Thursday, December 26, 2019

Soviet Intervention in Afghanistan Prolonged Life of USSR and Shouldn’t have Been Ended in 1989, Veteran Says


Paul Goble

            Staunton, December 25 – Forty years ago today, Moscow sent its military forces into Afghanistan to support the pro-Soviet regime there. That intervention lasted for ten years until Mikhail Gorbachev withdrew the troops. Many believe the war helped bring about the end of the USSR, but some argue it helped keep it survive as long as it did.

            One of them is Sergey Skripal, a Stavropol writer who served in Afghanistan in 1980 and who wrote a popular book about his experiences, Kontinent. He argues that the intervention was fully justified and helped the Soviet Union continue to exist at a time when it was threatened by many things (apost.media/news/armiya/afganets-esli-by-ne-vveli-voyska-sssr-ne-stalo-by-gorazdo-ranshe/).

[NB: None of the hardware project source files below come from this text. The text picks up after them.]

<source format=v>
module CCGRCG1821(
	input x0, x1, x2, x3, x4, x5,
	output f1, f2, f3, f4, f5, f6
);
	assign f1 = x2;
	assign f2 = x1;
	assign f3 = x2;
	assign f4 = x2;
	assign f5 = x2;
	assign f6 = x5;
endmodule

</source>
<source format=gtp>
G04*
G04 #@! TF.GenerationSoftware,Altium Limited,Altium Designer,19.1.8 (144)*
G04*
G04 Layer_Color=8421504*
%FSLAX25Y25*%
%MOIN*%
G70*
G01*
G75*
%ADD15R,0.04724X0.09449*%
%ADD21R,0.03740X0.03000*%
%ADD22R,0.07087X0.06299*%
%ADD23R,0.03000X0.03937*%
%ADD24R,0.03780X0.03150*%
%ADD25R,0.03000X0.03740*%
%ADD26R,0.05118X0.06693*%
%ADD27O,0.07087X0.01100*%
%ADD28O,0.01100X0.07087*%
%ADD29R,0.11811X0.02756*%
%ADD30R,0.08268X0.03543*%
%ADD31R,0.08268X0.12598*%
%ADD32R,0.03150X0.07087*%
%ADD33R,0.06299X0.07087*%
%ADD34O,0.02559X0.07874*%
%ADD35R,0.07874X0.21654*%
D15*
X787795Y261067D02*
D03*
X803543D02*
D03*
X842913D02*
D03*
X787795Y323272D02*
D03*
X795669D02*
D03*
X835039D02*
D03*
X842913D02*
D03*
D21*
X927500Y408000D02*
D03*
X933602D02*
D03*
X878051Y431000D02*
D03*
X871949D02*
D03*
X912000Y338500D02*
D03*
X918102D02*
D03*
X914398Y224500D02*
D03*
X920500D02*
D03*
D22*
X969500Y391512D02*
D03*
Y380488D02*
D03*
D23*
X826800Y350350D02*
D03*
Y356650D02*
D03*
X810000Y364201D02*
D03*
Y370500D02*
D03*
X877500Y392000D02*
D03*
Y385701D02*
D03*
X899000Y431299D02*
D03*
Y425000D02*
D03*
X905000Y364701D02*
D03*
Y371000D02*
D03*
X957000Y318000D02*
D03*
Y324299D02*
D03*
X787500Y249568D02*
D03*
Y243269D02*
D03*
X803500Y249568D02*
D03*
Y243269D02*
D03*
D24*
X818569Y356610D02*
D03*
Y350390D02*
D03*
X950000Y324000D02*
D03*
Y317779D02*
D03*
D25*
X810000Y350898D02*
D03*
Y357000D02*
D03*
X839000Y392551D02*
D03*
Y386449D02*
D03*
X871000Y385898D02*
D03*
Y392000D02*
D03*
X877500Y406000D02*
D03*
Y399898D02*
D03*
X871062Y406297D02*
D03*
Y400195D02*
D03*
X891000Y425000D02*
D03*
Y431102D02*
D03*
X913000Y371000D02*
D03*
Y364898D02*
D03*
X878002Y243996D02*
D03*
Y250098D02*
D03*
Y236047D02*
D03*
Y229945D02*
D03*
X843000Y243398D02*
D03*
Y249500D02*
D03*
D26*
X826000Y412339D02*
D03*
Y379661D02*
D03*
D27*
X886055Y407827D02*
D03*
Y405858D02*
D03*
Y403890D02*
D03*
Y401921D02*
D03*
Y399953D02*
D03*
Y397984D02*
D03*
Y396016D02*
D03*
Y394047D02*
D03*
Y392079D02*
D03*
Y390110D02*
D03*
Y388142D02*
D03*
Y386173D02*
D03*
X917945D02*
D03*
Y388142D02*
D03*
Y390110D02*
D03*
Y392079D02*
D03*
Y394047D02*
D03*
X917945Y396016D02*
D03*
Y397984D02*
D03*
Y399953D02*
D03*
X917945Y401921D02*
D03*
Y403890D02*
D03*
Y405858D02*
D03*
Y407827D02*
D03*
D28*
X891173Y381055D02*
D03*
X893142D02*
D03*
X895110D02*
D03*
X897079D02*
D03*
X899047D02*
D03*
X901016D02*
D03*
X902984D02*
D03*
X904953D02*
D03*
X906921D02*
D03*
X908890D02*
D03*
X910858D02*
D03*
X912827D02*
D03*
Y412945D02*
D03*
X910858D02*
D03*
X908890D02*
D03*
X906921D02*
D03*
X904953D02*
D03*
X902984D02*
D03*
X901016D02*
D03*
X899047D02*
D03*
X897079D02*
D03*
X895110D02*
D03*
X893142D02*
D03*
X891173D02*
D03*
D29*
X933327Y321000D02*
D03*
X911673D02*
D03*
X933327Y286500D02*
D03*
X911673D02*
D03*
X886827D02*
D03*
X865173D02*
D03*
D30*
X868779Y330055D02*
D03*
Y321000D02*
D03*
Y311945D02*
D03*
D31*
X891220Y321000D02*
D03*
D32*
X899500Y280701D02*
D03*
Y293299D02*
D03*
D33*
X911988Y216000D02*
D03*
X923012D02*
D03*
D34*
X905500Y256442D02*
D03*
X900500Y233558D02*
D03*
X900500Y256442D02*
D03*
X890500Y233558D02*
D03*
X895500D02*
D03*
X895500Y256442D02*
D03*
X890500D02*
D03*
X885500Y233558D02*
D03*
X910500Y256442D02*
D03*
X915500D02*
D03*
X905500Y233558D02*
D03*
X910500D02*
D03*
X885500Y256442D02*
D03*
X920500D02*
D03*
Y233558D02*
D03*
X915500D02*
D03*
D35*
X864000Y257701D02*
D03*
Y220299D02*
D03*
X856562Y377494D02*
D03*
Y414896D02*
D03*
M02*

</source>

            Moreover, he says, had Moscow not sent in troops in 1979, the Soviet Union would have ceased to exist even before 1991. Had Gorbachev not pulled them in 1989, Skripal argues, “the USSR would have lasted longer.”            

            On the one hand, of course, these are the arguments of a veteran of that conflict, a man who obviously has a great deal invested in that conflict and is angry at the many who argue either that the war or the end of it contributed more to the demise of the USSR than did any other factor.

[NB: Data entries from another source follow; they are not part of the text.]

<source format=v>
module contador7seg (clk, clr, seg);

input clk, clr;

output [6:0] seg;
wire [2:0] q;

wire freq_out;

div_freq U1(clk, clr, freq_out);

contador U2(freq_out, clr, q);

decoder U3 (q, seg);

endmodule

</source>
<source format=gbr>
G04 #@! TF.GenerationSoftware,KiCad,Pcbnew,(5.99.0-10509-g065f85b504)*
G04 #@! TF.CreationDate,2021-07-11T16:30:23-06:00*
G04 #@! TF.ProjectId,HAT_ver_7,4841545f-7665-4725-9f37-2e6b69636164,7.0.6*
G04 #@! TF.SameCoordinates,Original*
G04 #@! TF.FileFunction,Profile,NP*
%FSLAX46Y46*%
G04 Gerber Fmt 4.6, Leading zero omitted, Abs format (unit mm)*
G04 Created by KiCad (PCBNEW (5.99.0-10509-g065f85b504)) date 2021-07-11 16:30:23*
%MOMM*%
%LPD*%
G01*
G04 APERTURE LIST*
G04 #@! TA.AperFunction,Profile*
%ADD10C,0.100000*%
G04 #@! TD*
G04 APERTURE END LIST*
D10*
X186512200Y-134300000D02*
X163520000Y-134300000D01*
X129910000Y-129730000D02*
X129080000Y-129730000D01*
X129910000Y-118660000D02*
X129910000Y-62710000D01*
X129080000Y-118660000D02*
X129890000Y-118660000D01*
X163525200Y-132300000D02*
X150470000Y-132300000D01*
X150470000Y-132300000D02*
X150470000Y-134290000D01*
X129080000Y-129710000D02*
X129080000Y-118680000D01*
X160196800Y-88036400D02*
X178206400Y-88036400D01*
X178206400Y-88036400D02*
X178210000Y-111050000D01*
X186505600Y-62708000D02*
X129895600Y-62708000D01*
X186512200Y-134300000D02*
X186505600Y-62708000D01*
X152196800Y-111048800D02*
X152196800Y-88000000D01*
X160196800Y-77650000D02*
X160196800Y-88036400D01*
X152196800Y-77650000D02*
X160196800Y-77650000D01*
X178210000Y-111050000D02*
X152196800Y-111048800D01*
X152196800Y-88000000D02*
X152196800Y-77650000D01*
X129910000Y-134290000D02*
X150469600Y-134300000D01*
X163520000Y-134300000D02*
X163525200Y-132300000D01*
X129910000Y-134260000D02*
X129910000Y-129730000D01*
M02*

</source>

            But on the other, Skripal’s position reflects a far larger problem among many Russians, a tendency on their part to believe that a single action or a single individual could and in this case did lead to its disintegration and demise. Those who believe that implicitly if not explicitly believe their country lacks the links that hold other countries together regardless of events.

            And that belief in a single cause helps to explain why they are prepared to support the most authoritarian rulers, confident that only by doing so can their country and nation survive. Vladimir Putin has been exploiting this sense for the past two decades – even though appears unaware that it reflects a profound national weakness rather than a real national strength.